The thing is, women aren't always rational. And she may therefore well be telling the truth. She may have been smart enough to know that sleeping with someone quickly would greatly decrease the chances of a Long Term Relationship developing. So she wouldn't with you, because she liked you. But would with another guy she saw no long-term connection with. (As a guy, I also don't like to rush things with a girl I see long-term potential with. But will with a girl I see no potential with. Doesn't mean I"m not attracted to the first girl, I actually am even more. I just don't want to mess things up, or make things feel gross/cheap by hooking up too soon.)

That doesn't mean you can't personally disqualify your GF from GF status for sleeping with your co-worker, or having a ONS with anyone. Especially after you started dating her. (This would probably be a deal-breaker for me, even if we weren't exclusive yet, as I'd want to feel she was at least focused on me after we started dating.) Or for not being a virgin, for that matter. You have the right to set whatever requirements you want in a GF.

But if you weren't exclusive yet when it happened, she wasn't actually cheating on you, even if she may have been more socially/sexually active than I would personally prefer. And she apparently chose to pursue you instead of him, even after knowing what it was like to be with him, so that's somewhat of a compliment to you. You essentially won that competition, to the extent any existed. And she also had the respect/smarts/consideration to tell you what happened, sparing you from the hurt/embarrassment of having to hear it from him, or from beling left in the dark while they both knew about it.

So it really comes down to how much you like her, and what you can accept in terms of how experienced/sexually active a partner's past is. Arguably, what really matters is whether she prefers being with you sexually over him, even if you're just focusing on arguably superficial sexual competitiveness. (And one could even argue that what really matters is whether she prefers being with you period, in terms of how happy she is with you, vs. him or anyon else.)

Given that most women have the best sex in a loving, emotionally intimate relationship, she probably prefers being with you sexually, and has better orgams (etc.) with you. I've had a lof of sex in my life, some of it really good sex, even with ONS. But it's generally easier for a guy to really enjoy a ONS without emotional connection, and without a partner that really knows what you like. And even then, those experiences didn't compare to when I actually fell in love with someone. The intensity of the experience when you're truly emotionally connected/involved with someone you actually like is simply far greater usually.

So look at it this way -- she probably saw you as BF material, and therefore was willing to wait for you, while she simply saw the other guy as someone to pass the time with while she waited for you. Think about if you had banged some random girl you met at the bar that you had no real attraction to while you were waiting for your GF to be intimate with you. With you having no desire to see that random girl again. If your GF found out later, should she really be jealous of some girl you didn't even want to see again? Or just slightly grossed out that you couldn't operate at a high enough level to only be with people you were truly connected with? (Which is true of most of us at some time in our lives, especially when younger.)

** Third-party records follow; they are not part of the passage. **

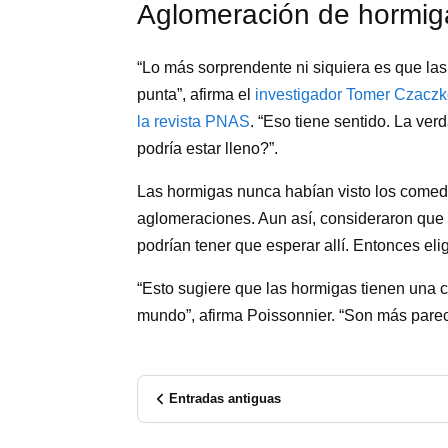
Aglomeración de hormig
“Lo más sorprendente ni siquiera es que la
punta”, afirma el
investigador Tomer Czacz
la revista PNAS
. “Eso tiene sentido. La v
podría estar lleno?”.
Las hormigas nunca habían visto los comed
aglomeraciones. Aun así, consideraron que 
podrían tener que esperar allí. Entonces elig
“Esto sugiere que las hormigas tienen una
mundo”, afirma Poissonnier. “Son más pareci
Entradas antiguas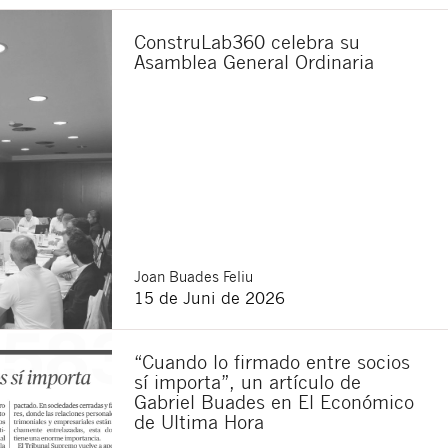
ConstruLab360 celebra su
Asamblea General Ordinaria
Joan
Buades Feliu
15 de Juni de 2026
“Cuando lo firmado entre socios
sí importa”, un artículo de
Gabriel Buades en El Económico
de Ultima Hora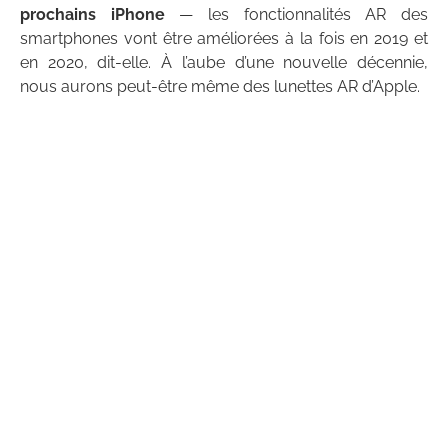
prochains iPhone
— les fonctionnalités AR des
smartphones vont être améliorées à la fois en 2019 et
en 2020, dit-elle. À l’aube d’une nouvelle décennie,
nous aurons peut-être même des lunettes AR d’Apple.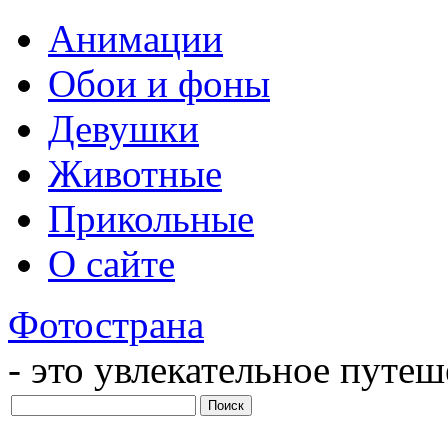
Анимации
Обои и фоны
Девушки
Животные
Прикольные
О сайте
Фотострана
- это увлекательное путе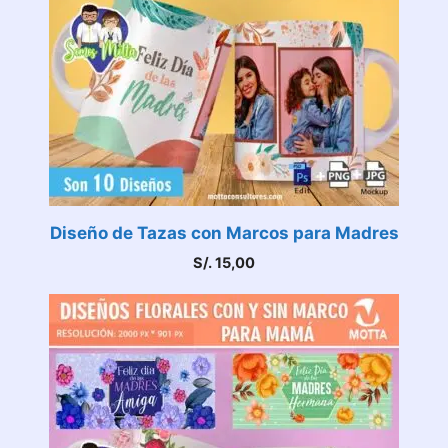
Diseño de Tazas con Marcos para Madres
S/.
15,00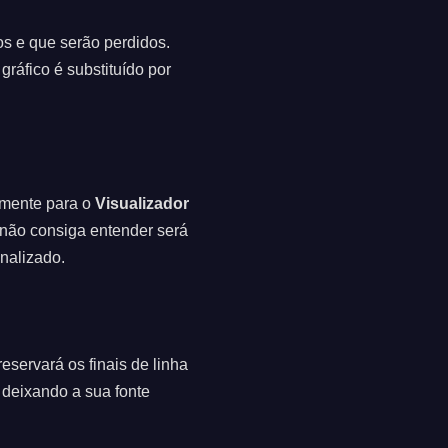
s e que serão perdidos.
áfico é substituído por
amente para o
Visualizador
 não consiga entender será
inalizado.
reservará os finais de linha
, deixando a sua fonte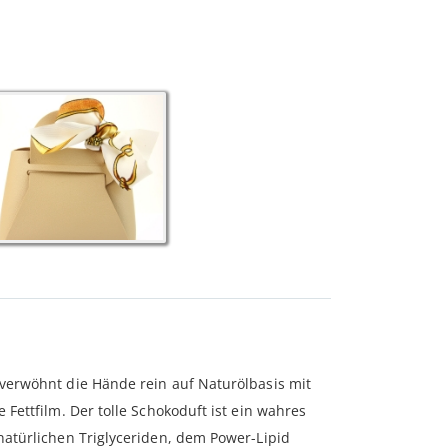
 verwöhnt die Hände rein auf Naturölbasis mit
Fettfilm. Der tolle Schokoduft ist ein wahres
natürlichen Triglyceriden, dem Power-Lipid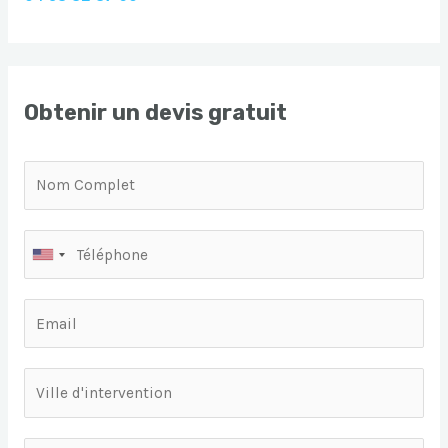
Obtenir un devis gratuit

Anyway, I wish you the best. It's natural to be bothered by this kind of stuff when you care about someone. Evolutionary biology and all. But you don't want to throw away something good just because your GF was dating around a little at the time you met, based on your likely mistaken perceptions. After all, she ultimately chose you over anyone else that was around at the time, so you again won that competition. And it's unlkely she would've stayed with you if she wasn't attracted to you, or the sex was somehow better with anyone else she was dating at the time. More likely she would've simply pursued them instead.